Getting from greenhouse gas to microbial biomass

(Nanowerk News) Greenhouse gases such as CO2 and CH4 are emitted into our atmosphere as waste products of current energy production activities. But imagine turning this waste carbon into biomass - a reliable, economical, and safe source of feedstocks for biofuels and other bioproducts.
Microbial biomass is a clean, renewable energy source. It has the potential to significantly diversify and sustain future energy and transportation fuel requirements.
A new paper (Bioresource Technology, "A flexible microbial co-culture platform for simultaneous utilization of methane and carbon dioxide from gas feedstocks") by researchers at the Pacific Northwest National Laboratory (PNNL) describes a process that captures methane from natural gas and biogas and that uses photosynthesis to convert it into biomass feedstock. In this way, energy-rich carbon is not dispersed into the atmosphere as a greenhouse gas. Instead, it is converted to useful products.
co-culture, green represents the methane-oxidizing bacteria and red represents a fluorescence specific to the cyanobacterium Synechococcus 7002
In this microscopy image of the co-culture, green represents the methane-oxidizing bacteria and red represents a fluorescence specific to the cyanobacterium Synechococcus 7002.
Microbial biomass is a promising intermediate feedstock for synthesizing biofuels and bioproducts. It can be processed by using modern thermochemical conversion technologies, including hydrothermal liquefaction and pyrolysis methods that produce biocrudes that are much like petroleum crude oils.
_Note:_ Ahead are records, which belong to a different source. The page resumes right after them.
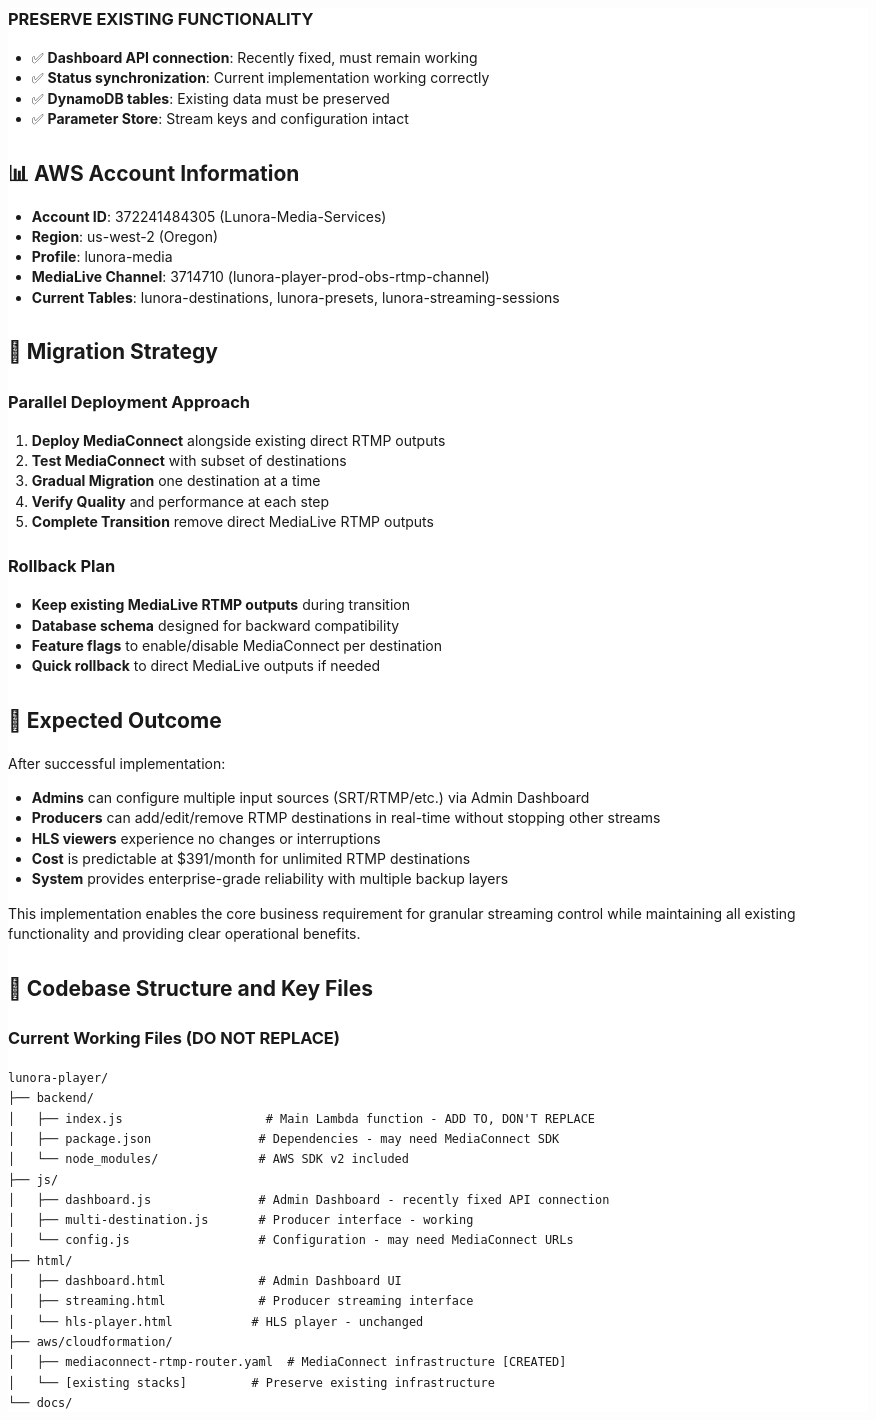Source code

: ### **PRESERVE EXISTING FUNCTIONALITY**
- ✅ **Dashboard API connection**: Recently fixed, must remain working
- ✅ **Status synchronization**: Current implementation working correctly
- ✅ **DynamoDB tables**: Existing data must be preserved
- ✅ **Parameter Store**: Stream keys and configuration intact

## 📊 **AWS Account Information**
- **Account ID**: 372241484305 (Lunora-Media-Services)
- **Region**: us-west-2 (Oregon)
- **Profile**: lunora-media
- **MediaLive Channel**: 3714710 (lunora-player-prod-obs-rtmp-channel)
- **Current Tables**: lunora-destinations, lunora-presets, lunora-streaming-sessions

## 🔄 **Migration Strategy**

### **Parallel Deployment Approach**
1. **Deploy MediaConnect** alongside existing direct RTMP outputs
2. **Test MediaConnect** with subset of destinations
3. **Gradual Migration** one destination at a time
4. **Verify Quality** and performance at each step
5. **Complete Transition** remove direct MediaLive RTMP outputs

### **Rollback Plan**
- **Keep existing MediaLive RTMP outputs** during transition
- **Database schema** designed for backward compatibility
- **Feature flags** to enable/disable MediaConnect per destination
- **Quick rollback** to direct MediaLive outputs if needed

## 🎯 **Expected Outcome**

After successful implementation:
- **Admins** can configure multiple input sources (SRT/RTMP/etc.) via Admin Dashboard
- **Producers** can add/edit/remove RTMP destinations in real-time without stopping other streams
- **HLS viewers** experience no changes or interruptions
- **Cost** is predictable at $391/month for unlimited RTMP destinations
- **System** provides enterprise-grade reliability with multiple backup layers

This implementation enables the core business requirement for granular streaming control while maintaining all existing functionality and providing clear operational benefits.

## 📁 **Codebase Structure and Key Files**

### **Current Working Files (DO NOT REPLACE)**
```
lunora-player/
├── backend/
│   ├── index.js                    # Main Lambda function - ADD TO, DON'T REPLACE
│   ├── package.json               # Dependencies - may need MediaConnect SDK
│   └── node_modules/              # AWS SDK v2 included
├── js/
│   ├── dashboard.js               # Admin Dashboard - recently fixed API connection
│   ├── multi-destination.js       # Producer interface - working
│   └── config.js                  # Configuration - may need MediaConnect URLs
├── html/
│   ├── dashboard.html             # Admin Dashboard UI
│   ├── streaming.html             # Producer streaming interface
│   └── hls-player.html           # HLS player - unchanged
├── aws/cloudformation/
│   ├── mediaconnect-rtmp-router.yaml  # MediaConnect infrastructure [CREATED]
│   └── [existing stacks]         # Preserve existing infrastructure
└── docs/
```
The new process is scalable and flexible, and presents a proof-of-concept that obtains exceptional biomass productivity compared to future targets for algal biomass production.
At the heart of the process is a new way to cultivate engineered microbial consortia that self-regulate members' growth. It does this by harnessing a natural metabolic coupling between two organisms: photosynthetic cyanobacteria and methane-oxidizing bacteria. The resulting scheme is more stable and reliable than conventional methods of producing energy-viable biomass via photosynthesis and methane oxidation alone.
This new benchmark technology for co-cultivation converts anthropogenic methane (CH4) and carbon dioxide (CO2) into beneficial microbial feedstocks in a way that positively impacts the environment. Presently, these two gases are the largest manmade contributors of greenhouse gases to the atmosphere. That's because a large fraction of natural gas and biogas - significant sources of manmade CH4 and CO2 - are flared or vented into the air. Losses of the natural gas co-produced with oil recovery, for instance, are equivalent to wasting 5 quadrillion BTUs of energy a year.
The new paper, by lead author Eric Hill and three other PNNL researchers, proposes a way to accomplish that beneficial conversion: a robust, integrated, self-regulating co-cultivation platform of well-known microbes. One derives energy from the sun (a photoautotrophic cyanobacteria) and the other from the oxidation of methane (a methanotroph). This cyanobacteria-methanotroph binary culture is based on a robust and natural metabolic coupling between energy from the sun (oxygenic photosynthesis) and energy from methane oxidation.
The culture is amenable to metabolic engineering, which makes the platform flexible and scalable for the production of different bioproducts based on cost-effective, renewable CO2 and CH4 feedstocks.
Many state-of-the-art biotechnologies already in development are trying to capitalize on the productivity and stability derived from co-cultivating microbial consortia. But this PNNL study, directed by corresponding author Hans Bernstein, presents a new benchmark in co-culture technology - a scalable platform for engineering custom bioprocesses. It's safer, more flexible, and more stable than previously presented methods for generating microbial biomass or bioproducts from CO2 and CH4.
What's Next? The ability of multi-species microbial consortia to capture and convert CH2 and CO2 represent a tremendous future research opportunity for biotechnologists and engineers.